#### Given entries

● ● ●

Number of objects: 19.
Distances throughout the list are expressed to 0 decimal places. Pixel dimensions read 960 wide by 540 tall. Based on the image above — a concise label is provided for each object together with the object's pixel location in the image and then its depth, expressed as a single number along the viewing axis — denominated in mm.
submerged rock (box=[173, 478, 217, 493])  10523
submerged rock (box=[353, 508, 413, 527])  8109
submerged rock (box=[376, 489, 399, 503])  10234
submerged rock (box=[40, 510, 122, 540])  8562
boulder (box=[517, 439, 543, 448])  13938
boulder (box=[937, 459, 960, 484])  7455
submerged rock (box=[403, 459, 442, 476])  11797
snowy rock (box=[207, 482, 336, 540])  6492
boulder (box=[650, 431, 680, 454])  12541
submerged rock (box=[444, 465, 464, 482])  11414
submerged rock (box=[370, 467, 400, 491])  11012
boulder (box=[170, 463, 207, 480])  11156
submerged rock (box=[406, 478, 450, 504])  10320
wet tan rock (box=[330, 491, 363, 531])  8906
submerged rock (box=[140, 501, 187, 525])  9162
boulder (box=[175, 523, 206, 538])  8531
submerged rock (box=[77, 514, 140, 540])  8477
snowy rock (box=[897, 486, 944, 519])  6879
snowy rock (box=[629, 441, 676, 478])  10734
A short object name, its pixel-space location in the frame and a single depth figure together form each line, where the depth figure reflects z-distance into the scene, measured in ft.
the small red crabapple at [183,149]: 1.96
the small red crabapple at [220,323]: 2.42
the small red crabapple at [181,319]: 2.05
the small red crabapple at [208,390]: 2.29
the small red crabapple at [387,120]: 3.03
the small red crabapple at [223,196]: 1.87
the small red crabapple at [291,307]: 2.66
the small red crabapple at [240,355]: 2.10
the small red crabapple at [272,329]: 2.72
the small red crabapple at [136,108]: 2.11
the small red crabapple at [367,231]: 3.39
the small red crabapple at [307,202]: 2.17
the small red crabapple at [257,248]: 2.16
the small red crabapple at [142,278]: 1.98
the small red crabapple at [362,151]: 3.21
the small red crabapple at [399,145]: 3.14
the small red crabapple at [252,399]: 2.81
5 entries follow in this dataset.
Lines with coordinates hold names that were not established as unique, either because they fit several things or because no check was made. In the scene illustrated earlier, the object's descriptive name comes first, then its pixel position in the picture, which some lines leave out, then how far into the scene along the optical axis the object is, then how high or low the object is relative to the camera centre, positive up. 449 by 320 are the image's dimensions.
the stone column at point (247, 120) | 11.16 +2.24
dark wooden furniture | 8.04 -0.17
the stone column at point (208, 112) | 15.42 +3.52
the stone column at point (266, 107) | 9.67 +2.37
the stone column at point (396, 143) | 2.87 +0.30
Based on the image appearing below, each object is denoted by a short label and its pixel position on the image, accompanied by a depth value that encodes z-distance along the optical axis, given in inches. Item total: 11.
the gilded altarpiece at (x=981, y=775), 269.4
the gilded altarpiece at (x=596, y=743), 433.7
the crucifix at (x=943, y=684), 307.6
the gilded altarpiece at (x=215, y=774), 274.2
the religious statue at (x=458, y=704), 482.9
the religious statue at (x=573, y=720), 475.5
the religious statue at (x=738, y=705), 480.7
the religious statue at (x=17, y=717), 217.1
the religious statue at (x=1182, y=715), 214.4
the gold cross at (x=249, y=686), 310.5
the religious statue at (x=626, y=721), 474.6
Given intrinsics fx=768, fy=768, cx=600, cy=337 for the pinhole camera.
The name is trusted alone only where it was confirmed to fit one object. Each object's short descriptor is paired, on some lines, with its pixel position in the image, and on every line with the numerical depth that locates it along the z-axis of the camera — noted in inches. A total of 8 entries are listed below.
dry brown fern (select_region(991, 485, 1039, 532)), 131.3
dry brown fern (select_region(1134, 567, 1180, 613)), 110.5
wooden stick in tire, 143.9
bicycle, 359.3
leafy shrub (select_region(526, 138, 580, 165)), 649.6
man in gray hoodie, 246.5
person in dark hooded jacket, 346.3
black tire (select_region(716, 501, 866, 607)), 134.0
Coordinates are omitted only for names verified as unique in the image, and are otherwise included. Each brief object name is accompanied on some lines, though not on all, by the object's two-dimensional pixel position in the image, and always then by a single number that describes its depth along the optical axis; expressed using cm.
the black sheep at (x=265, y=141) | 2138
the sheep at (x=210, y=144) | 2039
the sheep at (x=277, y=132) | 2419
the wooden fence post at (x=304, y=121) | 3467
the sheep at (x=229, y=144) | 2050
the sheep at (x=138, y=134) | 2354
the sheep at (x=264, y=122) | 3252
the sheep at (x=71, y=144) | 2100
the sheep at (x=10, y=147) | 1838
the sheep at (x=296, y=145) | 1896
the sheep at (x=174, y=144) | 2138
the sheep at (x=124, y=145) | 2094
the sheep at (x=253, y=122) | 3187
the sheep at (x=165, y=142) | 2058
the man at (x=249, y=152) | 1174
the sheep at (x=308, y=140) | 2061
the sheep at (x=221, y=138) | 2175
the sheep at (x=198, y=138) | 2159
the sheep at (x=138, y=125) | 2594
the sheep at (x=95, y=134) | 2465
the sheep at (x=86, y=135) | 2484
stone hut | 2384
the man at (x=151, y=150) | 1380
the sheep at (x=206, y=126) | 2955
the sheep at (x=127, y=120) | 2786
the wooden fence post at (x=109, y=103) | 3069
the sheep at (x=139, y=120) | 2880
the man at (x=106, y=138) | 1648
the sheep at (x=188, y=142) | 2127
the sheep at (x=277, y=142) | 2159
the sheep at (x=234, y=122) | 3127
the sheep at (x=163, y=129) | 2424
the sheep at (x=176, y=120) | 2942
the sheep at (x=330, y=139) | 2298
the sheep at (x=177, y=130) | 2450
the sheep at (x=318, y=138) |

● ● ●

#### Problem requirements
Each line above that has the word "together" must be copied.

#### Result for this task
Distances throughout the list are expressed to 0 decimal places. Pixel dimensions read 960 wide by 540 tall. Based on the image above — a concise label is provided for each object together with the object's pixel location in the image and then its depth, expressed as a single number along the viewing axis — denominated in mm.
A short object name, its pixel-space location in the frame and a single depth figure together form each line, where the depth figure reflects z-distance into the scene, measured in ft.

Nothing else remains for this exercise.